Efficient Photorefractive Beam Combining with High-Power Injection-Locked Semiconductor Laser Arrays

Abstract

Much research effort is currently devoted to the improvement of the output power and beam quality of semiconductor diode lasers. One of the most successfull approach is the concept of phase-locked laser arrays [1]. When the individual emitters of such arrays are separated by a distance of the order of a few wavelengths, phase locking between them occurs and coherent, diffraction-limited operation of the array can in principle be achieved [2]. However, when very high power operation is needed, thermal considerations imposes a large separation between the individual emitters or a division of the total array into several uncoupled sub-arrays.
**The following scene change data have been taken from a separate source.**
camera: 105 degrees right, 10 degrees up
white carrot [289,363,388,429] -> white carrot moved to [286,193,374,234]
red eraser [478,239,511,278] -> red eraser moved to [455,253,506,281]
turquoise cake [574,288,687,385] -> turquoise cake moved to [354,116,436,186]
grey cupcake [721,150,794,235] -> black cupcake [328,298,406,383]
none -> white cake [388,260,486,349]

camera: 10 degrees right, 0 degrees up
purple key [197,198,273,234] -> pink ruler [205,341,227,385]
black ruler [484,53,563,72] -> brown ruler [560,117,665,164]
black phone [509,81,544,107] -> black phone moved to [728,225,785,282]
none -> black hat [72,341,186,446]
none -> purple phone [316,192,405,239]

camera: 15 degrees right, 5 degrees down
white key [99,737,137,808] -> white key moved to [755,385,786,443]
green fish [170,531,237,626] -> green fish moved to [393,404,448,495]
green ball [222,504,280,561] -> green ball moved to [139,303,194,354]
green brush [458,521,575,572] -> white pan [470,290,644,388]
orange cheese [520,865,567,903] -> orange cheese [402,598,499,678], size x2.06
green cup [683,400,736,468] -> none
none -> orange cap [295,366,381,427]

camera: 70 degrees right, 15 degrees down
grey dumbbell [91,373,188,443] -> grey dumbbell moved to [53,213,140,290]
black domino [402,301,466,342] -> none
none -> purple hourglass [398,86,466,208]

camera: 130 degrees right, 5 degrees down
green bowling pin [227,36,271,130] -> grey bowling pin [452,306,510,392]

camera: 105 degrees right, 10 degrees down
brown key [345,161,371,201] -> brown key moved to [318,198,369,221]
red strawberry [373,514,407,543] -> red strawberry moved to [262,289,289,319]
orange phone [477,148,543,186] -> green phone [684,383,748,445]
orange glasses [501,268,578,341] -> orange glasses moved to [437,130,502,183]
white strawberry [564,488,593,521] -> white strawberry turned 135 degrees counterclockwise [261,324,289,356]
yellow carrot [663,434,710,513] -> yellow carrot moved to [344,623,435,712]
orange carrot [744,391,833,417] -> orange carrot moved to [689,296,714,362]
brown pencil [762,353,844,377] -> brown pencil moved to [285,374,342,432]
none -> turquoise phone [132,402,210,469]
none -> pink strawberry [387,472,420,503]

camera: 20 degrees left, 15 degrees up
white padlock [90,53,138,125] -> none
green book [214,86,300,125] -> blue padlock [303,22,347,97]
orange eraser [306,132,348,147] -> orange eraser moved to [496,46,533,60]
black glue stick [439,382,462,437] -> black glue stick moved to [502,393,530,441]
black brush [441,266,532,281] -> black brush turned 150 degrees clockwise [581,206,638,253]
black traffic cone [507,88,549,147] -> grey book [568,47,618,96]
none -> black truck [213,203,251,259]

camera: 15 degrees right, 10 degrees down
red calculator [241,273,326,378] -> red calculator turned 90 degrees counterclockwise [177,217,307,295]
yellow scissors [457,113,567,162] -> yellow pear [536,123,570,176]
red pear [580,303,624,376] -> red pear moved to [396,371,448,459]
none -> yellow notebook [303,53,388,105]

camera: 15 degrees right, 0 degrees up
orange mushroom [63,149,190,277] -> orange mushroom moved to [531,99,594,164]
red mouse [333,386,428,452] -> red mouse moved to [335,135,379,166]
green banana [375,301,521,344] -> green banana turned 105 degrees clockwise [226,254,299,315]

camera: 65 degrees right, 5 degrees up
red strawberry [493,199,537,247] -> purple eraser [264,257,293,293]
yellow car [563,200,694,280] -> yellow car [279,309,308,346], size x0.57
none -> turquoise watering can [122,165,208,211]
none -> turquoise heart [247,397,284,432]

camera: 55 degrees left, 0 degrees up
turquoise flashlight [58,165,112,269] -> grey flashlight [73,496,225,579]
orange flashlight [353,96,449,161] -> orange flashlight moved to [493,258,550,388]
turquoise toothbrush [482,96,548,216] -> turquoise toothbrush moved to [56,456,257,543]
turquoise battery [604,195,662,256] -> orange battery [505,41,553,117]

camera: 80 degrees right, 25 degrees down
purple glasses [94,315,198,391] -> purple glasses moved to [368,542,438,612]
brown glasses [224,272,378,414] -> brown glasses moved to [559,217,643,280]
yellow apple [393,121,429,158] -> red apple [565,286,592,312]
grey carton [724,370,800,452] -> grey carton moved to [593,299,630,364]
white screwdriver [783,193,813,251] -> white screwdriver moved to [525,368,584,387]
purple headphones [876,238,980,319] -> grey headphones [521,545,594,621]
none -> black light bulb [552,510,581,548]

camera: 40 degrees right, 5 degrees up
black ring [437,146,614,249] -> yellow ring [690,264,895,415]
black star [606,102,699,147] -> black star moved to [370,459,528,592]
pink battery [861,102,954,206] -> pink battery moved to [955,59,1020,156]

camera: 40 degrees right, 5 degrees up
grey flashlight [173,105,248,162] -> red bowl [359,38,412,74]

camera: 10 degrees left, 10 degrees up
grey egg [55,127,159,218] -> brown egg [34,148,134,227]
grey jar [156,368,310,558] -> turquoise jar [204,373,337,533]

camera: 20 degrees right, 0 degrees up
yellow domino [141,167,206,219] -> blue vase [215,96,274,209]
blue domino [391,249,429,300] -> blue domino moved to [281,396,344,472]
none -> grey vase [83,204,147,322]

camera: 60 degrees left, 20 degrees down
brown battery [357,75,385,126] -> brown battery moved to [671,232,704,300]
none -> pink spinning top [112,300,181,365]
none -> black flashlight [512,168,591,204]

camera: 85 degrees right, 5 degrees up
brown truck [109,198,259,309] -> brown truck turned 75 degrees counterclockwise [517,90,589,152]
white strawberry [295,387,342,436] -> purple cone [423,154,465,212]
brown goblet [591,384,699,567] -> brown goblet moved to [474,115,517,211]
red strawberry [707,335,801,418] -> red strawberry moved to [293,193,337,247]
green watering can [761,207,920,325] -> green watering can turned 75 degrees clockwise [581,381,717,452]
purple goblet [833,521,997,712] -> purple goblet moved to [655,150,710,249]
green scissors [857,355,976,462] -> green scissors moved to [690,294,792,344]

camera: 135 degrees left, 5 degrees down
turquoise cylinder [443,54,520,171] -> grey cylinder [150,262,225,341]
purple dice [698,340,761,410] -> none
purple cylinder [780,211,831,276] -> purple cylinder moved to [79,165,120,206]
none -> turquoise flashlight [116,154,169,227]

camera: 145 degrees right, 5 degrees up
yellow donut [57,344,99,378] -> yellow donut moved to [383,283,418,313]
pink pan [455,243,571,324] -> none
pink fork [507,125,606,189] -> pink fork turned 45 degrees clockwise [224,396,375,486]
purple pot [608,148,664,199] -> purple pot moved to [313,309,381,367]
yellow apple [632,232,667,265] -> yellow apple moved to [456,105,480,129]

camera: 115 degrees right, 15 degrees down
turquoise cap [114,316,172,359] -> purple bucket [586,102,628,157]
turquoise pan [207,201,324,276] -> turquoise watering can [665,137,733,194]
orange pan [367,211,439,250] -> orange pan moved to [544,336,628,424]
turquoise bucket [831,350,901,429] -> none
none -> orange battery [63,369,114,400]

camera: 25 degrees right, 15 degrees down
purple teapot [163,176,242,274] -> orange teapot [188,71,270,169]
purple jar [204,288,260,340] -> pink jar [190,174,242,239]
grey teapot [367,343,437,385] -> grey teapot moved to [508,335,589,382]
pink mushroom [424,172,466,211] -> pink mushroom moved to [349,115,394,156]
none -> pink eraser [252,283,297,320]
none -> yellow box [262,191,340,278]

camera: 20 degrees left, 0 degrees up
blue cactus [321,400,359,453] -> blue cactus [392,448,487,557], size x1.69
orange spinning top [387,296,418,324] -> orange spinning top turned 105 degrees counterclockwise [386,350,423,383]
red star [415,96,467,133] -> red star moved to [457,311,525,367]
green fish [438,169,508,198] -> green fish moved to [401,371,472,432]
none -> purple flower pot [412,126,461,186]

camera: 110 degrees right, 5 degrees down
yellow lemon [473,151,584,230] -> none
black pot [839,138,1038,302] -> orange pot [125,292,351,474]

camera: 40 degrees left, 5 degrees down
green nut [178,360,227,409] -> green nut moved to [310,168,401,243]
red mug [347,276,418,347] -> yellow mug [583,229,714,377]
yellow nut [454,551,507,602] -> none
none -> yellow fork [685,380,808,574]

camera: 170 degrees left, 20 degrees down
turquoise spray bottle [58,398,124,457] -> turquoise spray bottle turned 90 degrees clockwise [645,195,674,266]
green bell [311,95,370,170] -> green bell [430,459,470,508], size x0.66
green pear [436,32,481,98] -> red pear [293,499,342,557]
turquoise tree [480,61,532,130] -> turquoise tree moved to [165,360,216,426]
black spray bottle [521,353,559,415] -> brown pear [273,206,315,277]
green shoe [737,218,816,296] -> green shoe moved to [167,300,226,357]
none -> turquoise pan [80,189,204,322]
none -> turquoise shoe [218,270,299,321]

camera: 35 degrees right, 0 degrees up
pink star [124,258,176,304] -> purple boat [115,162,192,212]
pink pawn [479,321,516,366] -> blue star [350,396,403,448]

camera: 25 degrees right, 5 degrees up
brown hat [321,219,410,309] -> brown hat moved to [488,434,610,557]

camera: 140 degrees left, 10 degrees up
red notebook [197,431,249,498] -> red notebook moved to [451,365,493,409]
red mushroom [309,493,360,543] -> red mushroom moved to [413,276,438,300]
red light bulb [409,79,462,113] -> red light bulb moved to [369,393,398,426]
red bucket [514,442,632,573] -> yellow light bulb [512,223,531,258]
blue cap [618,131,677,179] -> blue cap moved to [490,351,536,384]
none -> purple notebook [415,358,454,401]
This is in particular the case of laser bars [3] and of many two-dimensional arrays [4]. To achieve coherent and diffraction-limited operation in one single emission lobe from such devices, an external control of the phase of otherwise independent elements and a beam combining technique are needed. Injection locking and wave mixing in photorefractive BaTiO3 are good candidates for such functions [5-7]. Energy transfer from an injection-locked array by two-wave mixing in BaTiO3 has been reported in Ref. [8], with a maximum of 1% efficiency. The purpose of this paper is to describe and demonstrate highly efficient energy transfer with an injection-locked array using two-wave mixing in BaTiO3.